Here’s a newsflash: you could have said more or less the same thing about young adults entering the workplace in 1990. Here’s another newsflash: those young adults of 35 years ago had to change and adapt to the workplace. Today’s young adults will have to change and adapt, too.

The workplace, whether we like it or not, is all about hierarchy. Just ask anyone who’s ever held a job for any length of time.

-ET

The Great Tennessee Hugging Scandal: what was he thinking?

The internet has officially declared that Two Minutes Hate will be exercised daily for Keith Ervin, the Tennessee school board official who hugged a 17-year-old female student and told her she was “hot”. Ervin has also been charged with assault.

The incident itself (you can watch it on video) was certainly eyebrow-raising and inappropriate. Did it rise to the level of assault? The hugged girl subsequently gave a speech about how offended she was, and this is not the first time Ervin has been in hot water over similar actions. Make of it what you will.

I’m not here to defend Keith Ervin, or to brand him a combination of Osama bin Laden, Jeffrey Dahmer, and Attila the Hun (as so much of the internet seems intent on doing). I’ll address this from a more practical perspective.

Modern life requires one to read the zeitgeist. In 1985, the year I turned seventeen, 17-year-olds were considered “almost adults”. We did not want to be classified as “children”.

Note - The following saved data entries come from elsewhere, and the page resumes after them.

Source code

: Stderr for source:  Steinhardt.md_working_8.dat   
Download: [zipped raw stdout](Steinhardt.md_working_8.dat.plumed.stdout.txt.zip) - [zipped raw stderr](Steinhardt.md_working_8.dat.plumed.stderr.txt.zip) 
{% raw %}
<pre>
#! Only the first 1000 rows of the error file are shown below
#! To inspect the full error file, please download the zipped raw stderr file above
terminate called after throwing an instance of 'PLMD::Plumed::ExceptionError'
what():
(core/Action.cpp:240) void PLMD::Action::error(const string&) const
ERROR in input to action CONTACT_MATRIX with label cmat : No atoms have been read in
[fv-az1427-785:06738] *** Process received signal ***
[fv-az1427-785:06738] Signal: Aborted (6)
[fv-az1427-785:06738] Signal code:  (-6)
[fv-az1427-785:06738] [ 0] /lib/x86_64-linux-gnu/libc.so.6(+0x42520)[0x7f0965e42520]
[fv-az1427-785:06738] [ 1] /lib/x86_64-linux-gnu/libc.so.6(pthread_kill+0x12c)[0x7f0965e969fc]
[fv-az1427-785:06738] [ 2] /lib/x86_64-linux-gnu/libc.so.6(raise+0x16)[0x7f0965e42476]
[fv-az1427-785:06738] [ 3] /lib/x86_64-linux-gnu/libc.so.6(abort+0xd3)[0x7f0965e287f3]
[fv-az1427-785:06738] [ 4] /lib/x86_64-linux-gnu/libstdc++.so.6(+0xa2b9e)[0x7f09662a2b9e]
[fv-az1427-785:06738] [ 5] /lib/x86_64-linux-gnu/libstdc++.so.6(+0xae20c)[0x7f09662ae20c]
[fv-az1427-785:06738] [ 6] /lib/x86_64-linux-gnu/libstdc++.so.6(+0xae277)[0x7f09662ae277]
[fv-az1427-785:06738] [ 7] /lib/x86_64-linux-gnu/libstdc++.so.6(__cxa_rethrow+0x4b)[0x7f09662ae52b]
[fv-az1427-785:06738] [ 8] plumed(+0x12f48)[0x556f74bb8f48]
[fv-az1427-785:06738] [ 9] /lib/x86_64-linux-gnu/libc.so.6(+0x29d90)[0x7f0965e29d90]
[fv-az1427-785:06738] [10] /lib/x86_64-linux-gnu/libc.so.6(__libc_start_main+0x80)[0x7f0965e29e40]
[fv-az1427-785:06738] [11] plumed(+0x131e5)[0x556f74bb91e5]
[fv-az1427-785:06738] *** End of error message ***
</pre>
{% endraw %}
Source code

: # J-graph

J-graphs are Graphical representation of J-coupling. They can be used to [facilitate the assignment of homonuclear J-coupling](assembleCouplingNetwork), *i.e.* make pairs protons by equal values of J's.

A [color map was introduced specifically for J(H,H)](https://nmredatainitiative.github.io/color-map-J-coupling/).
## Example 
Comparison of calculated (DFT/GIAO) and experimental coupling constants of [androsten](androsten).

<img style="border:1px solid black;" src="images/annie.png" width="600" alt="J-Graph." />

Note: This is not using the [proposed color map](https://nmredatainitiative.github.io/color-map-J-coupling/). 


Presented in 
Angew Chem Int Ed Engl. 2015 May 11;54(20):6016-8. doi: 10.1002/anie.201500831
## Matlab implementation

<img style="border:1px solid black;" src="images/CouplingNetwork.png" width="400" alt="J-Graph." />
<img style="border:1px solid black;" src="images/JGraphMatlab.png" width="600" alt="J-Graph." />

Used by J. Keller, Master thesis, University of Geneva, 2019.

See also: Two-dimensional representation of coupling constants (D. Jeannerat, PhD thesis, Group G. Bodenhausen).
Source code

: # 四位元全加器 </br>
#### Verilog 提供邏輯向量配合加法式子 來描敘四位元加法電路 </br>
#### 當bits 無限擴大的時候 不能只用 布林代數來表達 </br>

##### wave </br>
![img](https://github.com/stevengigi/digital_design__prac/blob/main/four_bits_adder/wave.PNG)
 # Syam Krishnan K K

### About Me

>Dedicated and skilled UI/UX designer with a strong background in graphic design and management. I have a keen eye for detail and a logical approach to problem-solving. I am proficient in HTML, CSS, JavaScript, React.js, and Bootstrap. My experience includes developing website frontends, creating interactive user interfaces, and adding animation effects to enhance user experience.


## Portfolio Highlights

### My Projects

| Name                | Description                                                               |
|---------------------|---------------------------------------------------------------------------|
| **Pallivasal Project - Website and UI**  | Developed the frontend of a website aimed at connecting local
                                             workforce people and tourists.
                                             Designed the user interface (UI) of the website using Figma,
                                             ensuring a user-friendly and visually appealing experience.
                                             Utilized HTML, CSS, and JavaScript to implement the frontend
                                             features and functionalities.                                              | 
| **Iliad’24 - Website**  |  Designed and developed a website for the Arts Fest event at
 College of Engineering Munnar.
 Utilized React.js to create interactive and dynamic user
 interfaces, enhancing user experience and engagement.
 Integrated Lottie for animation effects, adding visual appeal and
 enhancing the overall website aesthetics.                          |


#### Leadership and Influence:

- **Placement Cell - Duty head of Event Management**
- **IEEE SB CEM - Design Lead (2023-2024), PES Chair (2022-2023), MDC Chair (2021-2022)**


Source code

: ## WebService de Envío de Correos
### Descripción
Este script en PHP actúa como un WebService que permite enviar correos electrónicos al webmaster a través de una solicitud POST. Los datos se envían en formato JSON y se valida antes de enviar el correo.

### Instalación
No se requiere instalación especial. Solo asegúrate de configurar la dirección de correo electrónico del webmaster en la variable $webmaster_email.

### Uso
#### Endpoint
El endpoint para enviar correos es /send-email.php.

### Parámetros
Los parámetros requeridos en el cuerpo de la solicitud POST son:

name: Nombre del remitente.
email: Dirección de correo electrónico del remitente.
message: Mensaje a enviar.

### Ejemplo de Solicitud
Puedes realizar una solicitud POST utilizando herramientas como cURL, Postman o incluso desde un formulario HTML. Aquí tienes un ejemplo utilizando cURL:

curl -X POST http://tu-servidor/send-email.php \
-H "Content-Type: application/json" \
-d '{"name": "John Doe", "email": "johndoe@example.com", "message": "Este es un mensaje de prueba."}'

Also in 1985, an older man could have gotten away with referring to a 17-year-old girl as “hot” without a national emergency being declared. (But even then, it would have raised some eyebrows.)

This is not 1985. This is 2026. Older teens are now widely regarded as “little children”. The country is in the throes of pedophile hysteria, with the definition of “pedophile” being expanded weekly. A 50-year-old man who expresses amorous appreciation for a 25-year-old might well be branded a pedophile in the current climate; so what the heck did Keith Ervin think he was doing, making such a remark to a 17-year-old?

I graduated from college in 1991, the year of the Tailhook scandal, and the Clarence Thomas-Anita Hill hearings. I have heard that corporate workplaces were freewheeling, Wild West environments in the 1980s; but I was a teenager then. Sexual harassment avoidance indoctrination was part of my workplace training from my very first day on the job.

The message I received in such training was simple: when in doubt, don’t do it. Don’t say hello to that pretty coworker who ignored you the last time. And—for Heaven’s sake—don’t tell her she’s pretty. That’s an immediate firing offense. Keep your eyes forward at all times. Adopt the air of a polite eunuch.

And this is in a workplace environment with only adults. I haven’t been in a K-12 classroom since 1986. But the behavioral standards in an educational environment, with minors present, must be all the more stringent. 

In other words, there is really no excuse for making a mistake like this in 2026—not unless one has been living under a rock for the past 35 years. Keith Ervin is around sixty years old. He had plenty of time to get the memo. What was he thinking?